*** Block opens ***

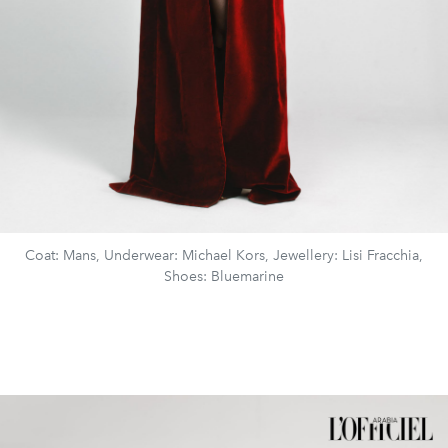
Coat: Mans, Underwear: Michael Kors, Jewellery: Lisi Fracchia,
Shoes: Bluemarine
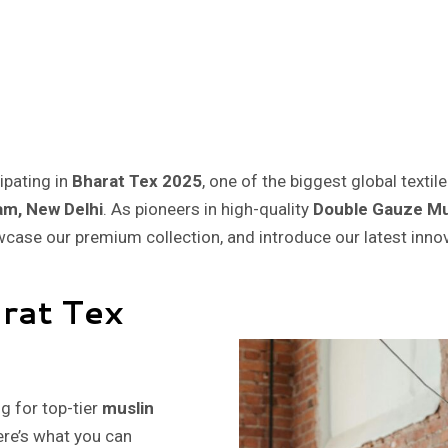
cipating in
Bharat Tex 2025
, one of the biggest global textil
am, New Delhi
. As pioneers in high-quality
Double Gauze Mu
owcase our premium collection, and introduce our latest inno
arat Tex
ng for top-tier
muslin
ere’s what you can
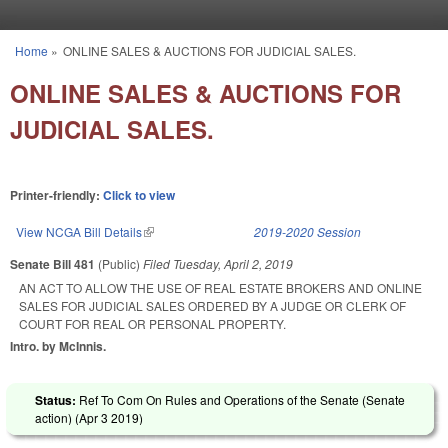
Skip to main content
Home
»
ONLINE SALES & AUCTIONS FOR JUDICIAL SALES.
You are here
ONLINE SALES & AUCTIONS FOR
JUDICIAL SALES.
Printer-friendly:
Click to view
View NCGA Bill Details
(link is external)
2019-2020 Session
Senate Bill 481
(Public)
Filed
Tuesday, April 2, 2019
AN ACT TO ALLOW THE USE OF REAL ESTATE BROKERS AND ONLINE
SALES FOR JUDICIAL SALES ORDERED BY A JUDGE OR CLERK OF
COURT FOR REAL OR PERSONAL PROPERTY.
Intro. by McInnis.
Status:
Ref To Com On Rules and Operations of the Senate (Senate
action) (
Apr 3 2019
)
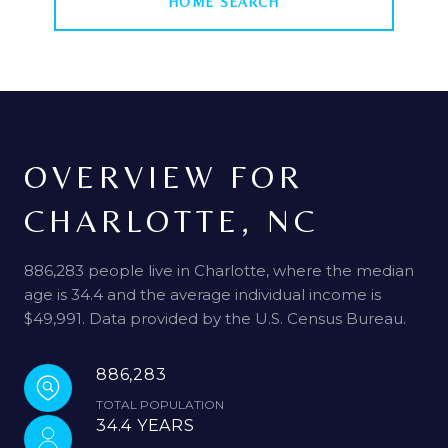
HOME SEARCH
OVERVIEW FOR
CHARLOTTE, NC
886,283 people live in Charlotte, where the median
age is 34.4 and the average individual income is
$49,991. Data provided by the U.S. Census Bureau.
886,283
TOTAL POPULATION
34.4 YEARS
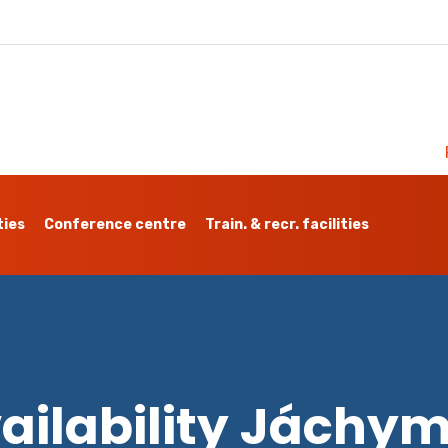
ties
Conference centre
Train. & recr. facilities
ailability Jáchy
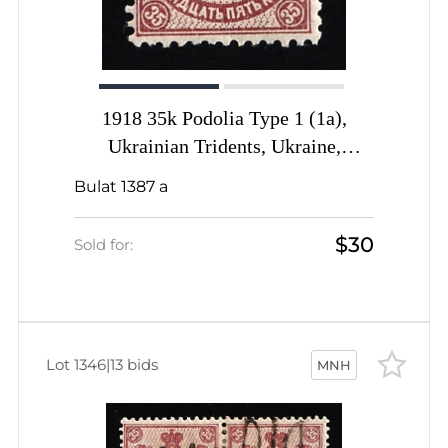
1918 35k Podolia Type 1 (1a),
Ukrainian Tridents, Ukraine,
INVERTED Overprint, Signed by
Bulat 1387 a
Vyrovyi
$30
Sold for:
Lot 1346
|
13 bids
MNH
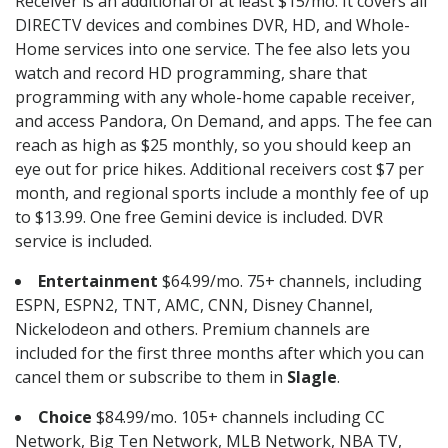
Receiver is an additional of at least $15/mo. It covers all
DIRECTV devices and combines DVR, HD, and Whole-
Home services into one service. The fee also lets you
watch and record HD programming, share that
programming with any whole-home capable receiver,
and access Pandora, On Demand, and apps. The fee can
reach as high as $25 monthly, so you should keep an
eye out for price hikes. Additional receivers cost $7 per
month, and regional sports include a monthly fee of up
to $13.99. One free Gemini device is included. DVR
service is included.
Entertainment
$64.99/mo. 75+ channels, including
ESPN, ESPN2, TNT, AMC, CNN, Disney Channel,
Nickelodeon and others. Premium channels are
included for the first three months after which you can
cancel them or subscribe to them in
Slagle
.
Choice
$84.99/mo. 105+ channels including CC
Network, Big Ten Network, MLB Network, NBA TV,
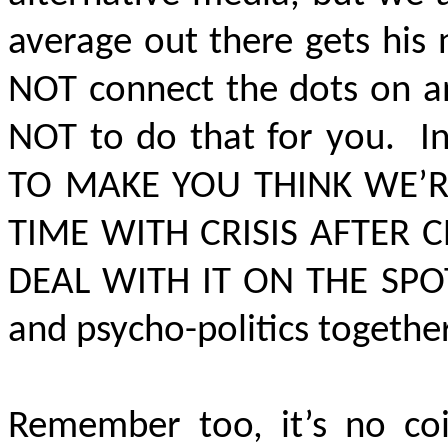
average out there gets hi
NOT connect the dots on an
NOT to do that for you. In
TO MAKE YOU THINK WE
TIME WITH CRISIS AFTER C
DEAL WITH IT ON THE SPO
and psycho-politics togethe
Remember too, it’s no coi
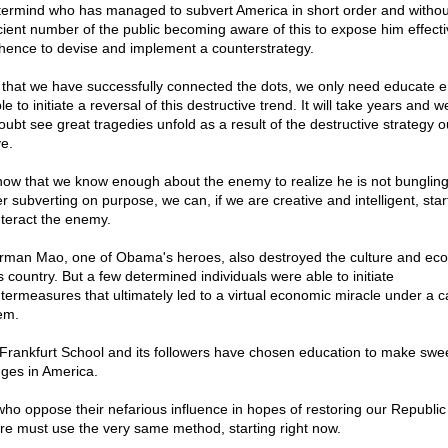
ermind who has managed to subvert America in short order and withou
icient number of the public becoming aware of this to expose him effecti
hence to devise and implement a counterstrategy.
that we have successfully connected the dots, we only need educate 
e to initiate a reversal of this destructive trend. It will take years and we
oubt see great tragedies unfold as a result of the destructive strategy o
e.
now that we know enough about the enemy to realize he is not bungling
r subverting on purpose, we can, if we are creative and intelligent, star
teract the enemy.
rman Mao, one of Obama's heroes, also destroyed the culture and e
s country. But a few determined individuals were able to initiate
termeasures that ultimately led to a virtual economic miracle under a ca
em.
Frankfurt School and its followers have chosen education to make swe
ges in America.
ho oppose their nefarious influence in hopes of restoring our Republic
ure must use the very same method, starting right now.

*** Block closes ***

■ **Work request**
Can you output the lines of the data from the start up to and including the line with "ere’s what you can", leaving out the pictures?

■ **Solved problem**
Coat: Mans, Underwear: Michael Kors, Jewellery: Lisi Fracchia,
Shoes: Bluemarine
cipating in
Bharat Tex 2025
, one of the biggest global textil
am, New Delhi
. As pioneers in high-quality
Double Gauze Mu
owcase our premium collection, and introduce our latest inno
arat Tex
ng for top-tier
muslin
ere’s what you can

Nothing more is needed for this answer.